[Saved entries]

--- --- ---

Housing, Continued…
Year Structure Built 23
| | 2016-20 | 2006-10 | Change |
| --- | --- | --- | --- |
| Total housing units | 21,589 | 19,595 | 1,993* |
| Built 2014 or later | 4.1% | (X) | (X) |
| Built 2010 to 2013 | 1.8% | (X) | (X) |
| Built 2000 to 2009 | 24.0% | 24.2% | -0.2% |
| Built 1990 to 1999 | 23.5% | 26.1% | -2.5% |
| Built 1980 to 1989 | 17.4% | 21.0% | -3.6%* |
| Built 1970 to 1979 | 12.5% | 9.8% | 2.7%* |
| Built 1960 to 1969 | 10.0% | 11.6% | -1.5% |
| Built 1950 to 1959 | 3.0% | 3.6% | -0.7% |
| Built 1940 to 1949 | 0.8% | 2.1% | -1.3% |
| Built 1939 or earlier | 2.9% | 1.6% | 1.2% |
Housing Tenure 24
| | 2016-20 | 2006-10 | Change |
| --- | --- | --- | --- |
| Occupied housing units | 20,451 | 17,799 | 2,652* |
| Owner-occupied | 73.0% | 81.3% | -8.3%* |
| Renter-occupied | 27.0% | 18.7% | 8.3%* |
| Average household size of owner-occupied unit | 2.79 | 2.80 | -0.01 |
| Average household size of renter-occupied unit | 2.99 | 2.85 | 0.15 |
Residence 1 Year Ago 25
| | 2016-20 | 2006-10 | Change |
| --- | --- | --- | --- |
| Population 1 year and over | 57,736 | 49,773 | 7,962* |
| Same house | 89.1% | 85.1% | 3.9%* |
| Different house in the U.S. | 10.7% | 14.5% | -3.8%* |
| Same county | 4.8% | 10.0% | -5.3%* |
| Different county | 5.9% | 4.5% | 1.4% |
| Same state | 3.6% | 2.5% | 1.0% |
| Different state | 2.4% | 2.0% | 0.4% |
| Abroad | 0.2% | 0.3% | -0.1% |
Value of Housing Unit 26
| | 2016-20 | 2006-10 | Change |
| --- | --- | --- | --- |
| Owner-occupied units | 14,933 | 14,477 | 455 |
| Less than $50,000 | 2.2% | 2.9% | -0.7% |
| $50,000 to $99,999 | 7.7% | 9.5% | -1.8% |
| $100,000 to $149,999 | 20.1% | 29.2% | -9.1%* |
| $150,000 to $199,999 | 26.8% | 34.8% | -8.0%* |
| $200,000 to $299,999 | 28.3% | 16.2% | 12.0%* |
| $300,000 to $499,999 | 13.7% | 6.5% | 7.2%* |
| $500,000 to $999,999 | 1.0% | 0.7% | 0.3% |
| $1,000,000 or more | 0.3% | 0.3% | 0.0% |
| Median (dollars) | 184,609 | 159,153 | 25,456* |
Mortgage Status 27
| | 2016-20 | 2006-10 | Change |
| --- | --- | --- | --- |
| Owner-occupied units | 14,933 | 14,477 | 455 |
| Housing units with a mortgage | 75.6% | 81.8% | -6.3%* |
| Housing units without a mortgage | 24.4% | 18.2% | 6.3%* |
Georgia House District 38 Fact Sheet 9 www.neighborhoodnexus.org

--- --- ---

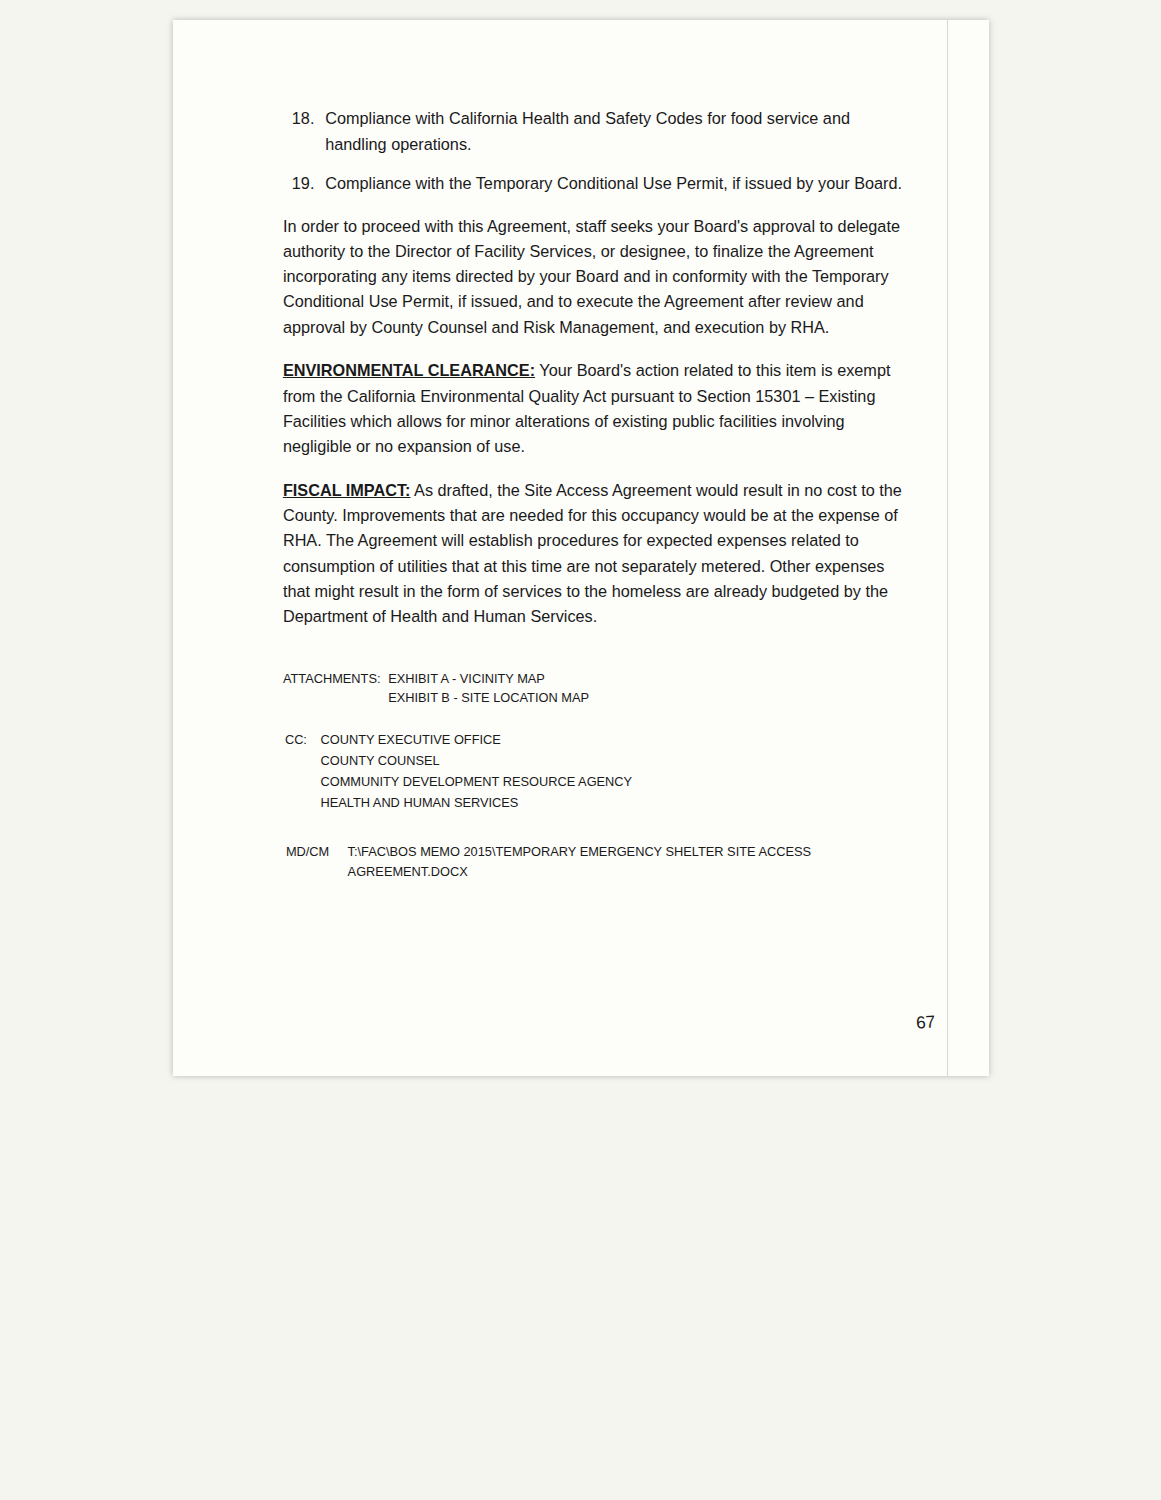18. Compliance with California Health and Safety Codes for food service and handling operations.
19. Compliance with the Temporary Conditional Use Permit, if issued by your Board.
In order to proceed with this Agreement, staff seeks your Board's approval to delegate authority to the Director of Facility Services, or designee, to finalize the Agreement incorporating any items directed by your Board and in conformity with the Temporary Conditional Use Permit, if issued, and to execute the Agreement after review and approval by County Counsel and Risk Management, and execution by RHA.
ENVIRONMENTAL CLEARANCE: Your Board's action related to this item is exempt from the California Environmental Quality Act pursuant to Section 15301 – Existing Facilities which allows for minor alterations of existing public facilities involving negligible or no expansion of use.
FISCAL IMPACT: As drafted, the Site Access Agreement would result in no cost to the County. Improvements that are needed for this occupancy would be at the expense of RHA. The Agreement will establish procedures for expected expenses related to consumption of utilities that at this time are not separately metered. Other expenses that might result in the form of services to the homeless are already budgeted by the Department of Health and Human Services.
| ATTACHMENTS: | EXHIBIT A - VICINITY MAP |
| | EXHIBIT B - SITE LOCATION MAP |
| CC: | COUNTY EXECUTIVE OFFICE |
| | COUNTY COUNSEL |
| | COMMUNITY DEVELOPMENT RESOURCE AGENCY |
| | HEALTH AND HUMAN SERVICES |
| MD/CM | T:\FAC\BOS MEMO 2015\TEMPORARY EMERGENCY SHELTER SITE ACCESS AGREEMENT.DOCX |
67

--- --- ---

What the exercise asks: Would you please copy exactly the part of the entries above that begins at the line containing "85.1% | 3.9%* |" and ends at the line containing "Georgia House District", both lines included?

Exercise answer:
| Same house | 89.1% | 85.1% | 3.9%* |
| Different house in the U.S. | 10.7% | 14.5% | -3.8%* |
| Same county | 4.8% | 10.0% | -5.3%* |
| Different county | 5.9% | 4.5% | 1.4% |
| Same state | 3.6% | 2.5% | 1.0% |
| Different state | 2.4% | 2.0% | 0.4% |
| Abroad | 0.2% | 0.3% | -0.1% |
Value of Housing Unit 26
| | 2016-20 | 2006-10 | Change |
| --- | --- | --- | --- |
| Owner-occupied units | 14,933 | 14,477 | 455 |
| Less than $50,000 | 2.2% | 2.9% | -0.7% |
| $50,000 to $99,999 | 7.7% | 9.5% | -1.8% |
| $100,000 to $149,999 | 20.1% | 29.2% | -9.1%* |
| $150,000 to $199,999 | 26.8% | 34.8% | -8.0%* |
| $200,000 to $299,999 | 28.3% | 16.2% | 12.0%* |
| $300,000 to $499,999 | 13.7% | 6.5% | 7.2%* |
| $500,000 to $999,999 | 1.0% | 0.7% | 0.3% |
| $1,000,000 or more | 0.3% | 0.3% | 0.0% |
| Median (dollars) | 184,609 | 159,153 | 25,456* |
Mortgage Status 27
| | 2016-20 | 2006-10 | Change |
| --- | --- | --- | --- |
| Owner-occupied units | 14,933 | 14,477 | 455 |
| Housing units with a mortgage | 75.6% | 81.8% | -6.3%* |
| Housing units without a mortgage | 24.4% | 18.2% | 6.3%* |
Georgia House District 38 Fact Sheet 9 www.neighborhoodnexus.org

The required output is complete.